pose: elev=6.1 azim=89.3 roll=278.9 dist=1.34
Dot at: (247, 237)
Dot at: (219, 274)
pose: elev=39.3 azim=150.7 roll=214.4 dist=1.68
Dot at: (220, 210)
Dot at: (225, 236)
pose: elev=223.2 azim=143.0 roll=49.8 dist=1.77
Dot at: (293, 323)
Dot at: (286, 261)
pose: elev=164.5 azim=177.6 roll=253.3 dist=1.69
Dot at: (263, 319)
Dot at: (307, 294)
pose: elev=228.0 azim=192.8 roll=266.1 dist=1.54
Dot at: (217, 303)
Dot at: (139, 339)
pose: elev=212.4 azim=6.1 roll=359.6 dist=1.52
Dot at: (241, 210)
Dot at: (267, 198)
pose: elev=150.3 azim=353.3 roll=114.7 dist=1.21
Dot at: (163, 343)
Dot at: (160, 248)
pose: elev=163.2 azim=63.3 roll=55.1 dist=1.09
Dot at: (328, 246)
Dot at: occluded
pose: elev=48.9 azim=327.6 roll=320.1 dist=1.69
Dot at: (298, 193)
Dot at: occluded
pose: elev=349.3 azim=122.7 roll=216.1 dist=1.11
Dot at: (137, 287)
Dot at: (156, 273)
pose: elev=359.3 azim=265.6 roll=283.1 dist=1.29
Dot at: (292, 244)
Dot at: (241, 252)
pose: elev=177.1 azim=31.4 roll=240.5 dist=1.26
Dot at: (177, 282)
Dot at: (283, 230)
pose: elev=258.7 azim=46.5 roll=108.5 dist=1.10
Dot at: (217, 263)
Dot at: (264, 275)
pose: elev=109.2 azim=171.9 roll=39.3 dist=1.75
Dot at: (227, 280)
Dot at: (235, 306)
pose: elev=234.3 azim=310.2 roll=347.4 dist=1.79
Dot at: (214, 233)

Stated exercise ▸
Starting at the line that contains "pose: elev=359.3 azim=265.6" and ending at the last line of the material above, write those lines as a JSON list of strings with one string per line, skipping any blank lines.

Written solution ▸
[
  "pose: elev=359.3 azim=265.6 roll=283.1 dist=1.29",
  "Dot at: (292, 244)",
  "Dot at: (241, 252)",
  "pose: elev=177.1 azim=31.4 roll=240.5 dist=1.26",
  "Dot at: (177, 282)",
  "Dot at: (283, 230)",
  "pose: elev=258.7 azim=46.5 roll=108.5 dist=1.10",
  "Dot at: (217, 263)",
  "Dot at: (264, 275)",
  "pose: elev=109.2 azim=171.9 roll=39.3 dist=1.75",
  "Dot at: (227, 280)",
  "Dot at: (235, 306)",
  "pose: elev=234.3 azim=310.2 roll=347.4 dist=1.79",
  "Dot at: (214, 233)"
]